* _JOB A_:
In the passage on Ed's military career, in what year was he drafted into the Army?

* _EXERCISE PASSAGE_:

During his military career, he made significant contributions to mountaineering and skiing. Here his path crossed or joined for a time that of many members from those communities. Drafted into the Army in 1941, he was commissioned as a second lieutenant in 1942 and served in a tank unit commanded by General George S. Patton. Because of his background, he was reassigned to the 87th Mountain Infantry Regiment. He was soon in charge of a succession of climbing and skiing schools at Mount Rainier, Mount Hale, Colorado, and Seneca Rocks, West Virginia.

In 1943, he commanded an American detachment to the Mountain School Central Mediterranean Forces in Italy. He served with the 10th Mountain Division from 1944 through to the end of the war. In 1945 he was the Winter Sports Officer for the European Theater, establishing winter sports programs for U.S. occupation troops. While in Italy, he climbed a new route on the Gran Sasso and made the first ascent of Corno Piccolo. After leaving the service as a major in 1947, he worked as a civilian sports director for the Army’s Garmisch Recreation Center. In 1948, he provided skiing expertise for CBS radio coverage of the St. Moritz Olympics.

Ed was recalled to active duty in 1951 and placed in charge of rock-climbing training at Fort Carson, Colorado. As a lieutenant colonel, he saw tours of duty in Korea and in Japan, where he established the Mountain and Cold Weather Training Command. He also coordinated the preparation and publishing of the U.S. Army Skiing Manual. Ed returned to the Alps in 1958 and climbed the Matterhorn. After four years of ROTC work at the Wentworth Military Academy, Wentworth, Missouri, he spent a year as a military advisor in South Vietnam. In 1962, Ed received what was to be his last military assignment as deputy post commander of the Yakima Firing Center. Here he was able to resume mountaineering and skiing, not only recreationally, but also as an instructor and a competitor, in the mountains of his youth.

* _ENTRIES SUPPLIED_:
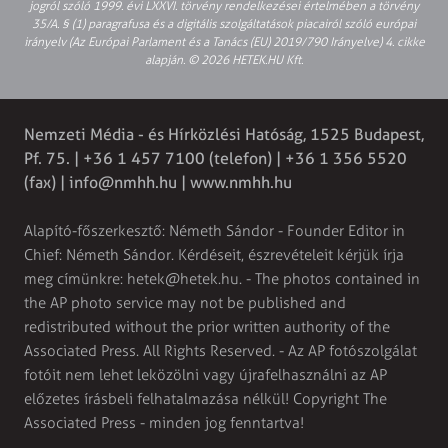
jogról szóló 1999. évi LXXVI. törvény rendelkezései értelmében a törvény
35/A. § (1) paragrafusa és a digitális szolgáltatások piacairól szóló európai
irányelv (Az Európai Parlament és a Tanács (EU) 2019/790 Irányelve) 4. cikke
alapján. © 2026 HETEK.HU Kft.
Nemzeti Média - és Hírközlési Hatóság, 1525 Budapest,
Pf. 75. | +36 1 457 7100 (telefon) | +36 1 356 5520
(fax) |
info@nmhh.hu
| www.nmhh.hu
Alapító-főszerkesztő: Németh Sándor - Founder Editor in
Chief: Németh Sándor. Kérdéseit, észrevételeit kérjük írja
meg címünkre:
hetek@hetek.hu
. - The photos contained in
the AP photo service may not be published and
redistributed without the prior written authority of the
Associated Press. All Rights Reserved. - Az AP fotószolgálat
fotóit nem lehet leközölni vagy újrafelhasználni az AP
előzetes írásbeli felhatalmazása nélkül! Copyright The
Associated Press - minden jog fenntartva!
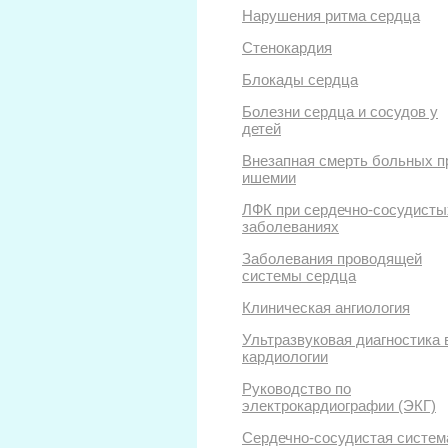
Нарушения ритма сердца
Стенокардия
Блокады сердца
Болезни сердца и сосудов у
детей
Внезапная смерть больных п
ишемии
ЛФК при сердечно-сосудисты
заболеваниях
Заболевания проводящей
системы сердца
Клиническая ангиология
Ультразвуковая диагностика 
кардиологии
Руководство по
электрокардиографии (ЭКГ)
Сердечно-сосудистая систем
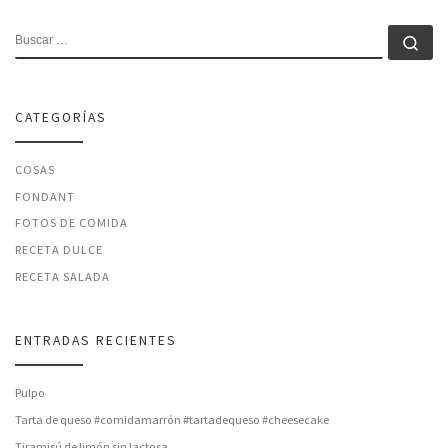
BUSCAR
Bu
CATEGORÍAS
COSAS
FONDANT
FOTOS DE COMIDA
RECETA DULCE
RECETA SALADA
ENTRADAS RECIENTES
Pulpo
Tarta de queso #comidamarrón #tartadequeso #cheesecake
Tiramisú de limón sin lactosa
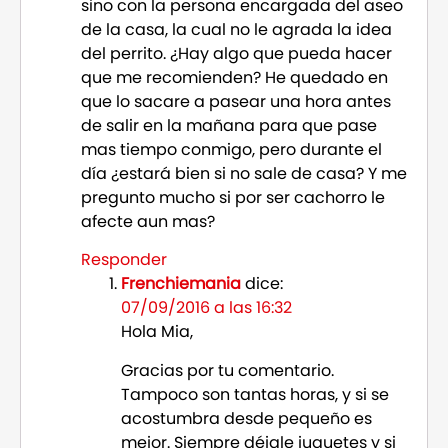
sino con la persona encargada del aseo
de la casa, la cual no le agrada la idea
del perrito. ¿Hay algo que pueda hacer
que me recomienden? He quedado en
que lo sacare a pasear una hora antes
de salir en la mañana para que pase
mas tiempo conmigo, pero durante el
día ¿estará bien si no sale de casa? Y me
pregunto mucho si por ser cachorro le
afecte aun mas?
Responder
Frenchiemania
dice:
07/09/2016 a las 16:32
Hola Mia,
Gracias por tu comentario.
Tampoco son tantas horas, y si se
acostumbra desde pequeño es
mejor. Siempre déjale juguetes y si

* _JOB B_:
Copy out the entries, everything from their start down to and including the line containing "Tiramisú de limón sin lactosa", and omit the pictures.

* _RESPONSE AREA A_:
1941

* _RESPONSE AREA B_:
jogról szóló 1999. évi LXXVI. törvény rendelkezései értelmében a törvény
35/A. § (1) paragrafusa és a digitális szolgáltatások piacairól szóló európai
irányelv (Az Európai Parlament és a Tanács (EU) 2019/790 Irányelve) 4. cikke
alapján. © 2026 HETEK.HU Kft.
Nemzeti Média - és Hírközlési Hatóság, 1525 Budapest,
Pf. 75. | +36 1 457 7100 (telefon) | +36 1 356 5520
(fax) |
info@nmhh.hu
| www.nmhh.hu
Alapító-főszerkesztő: Németh Sándor - Founder Editor in
Chief: Németh Sándor. Kérdéseit, észrevételeit kérjük írja
meg címünkre:
hetek@hetek.hu
. - The photos contained in
the AP photo service may not be published and
redistributed without the prior written authority of the
Associated Press. All Rights Reserved. - Az AP fotószolgálat
fotóit nem lehet leközölni vagy újrafelhasználni az AP
előzetes írásbeli felhatalmazása nélkül! Copyright The
Associated Press - minden jog fenntartva!
Нарушения ритма сердца
Стенокардия
Блокады сердца
Болезни сердца и сосудов у
детей
Внезапная смерть больных п
ишемии
ЛФК при сердечно-сосудисты
заболеваниях
Заболевания проводящей
системы сердца
Клиническая ангиология
Ультразвуковая диагностика 
кардиологии
Руководство по
электрокардиографии (ЭКГ)
Сердечно-сосудистая систем
BUSCAR
Bu
CATEGORÍAS
COSAS
FONDANT
FOTOS DE COMIDA
RECETA DULCE
RECETA SALADA
ENTRADAS RECIENTES
Pulpo
Tarta de queso #comidamarrón #tartadequeso #cheesecake
Tiramisú de limón sin lactosa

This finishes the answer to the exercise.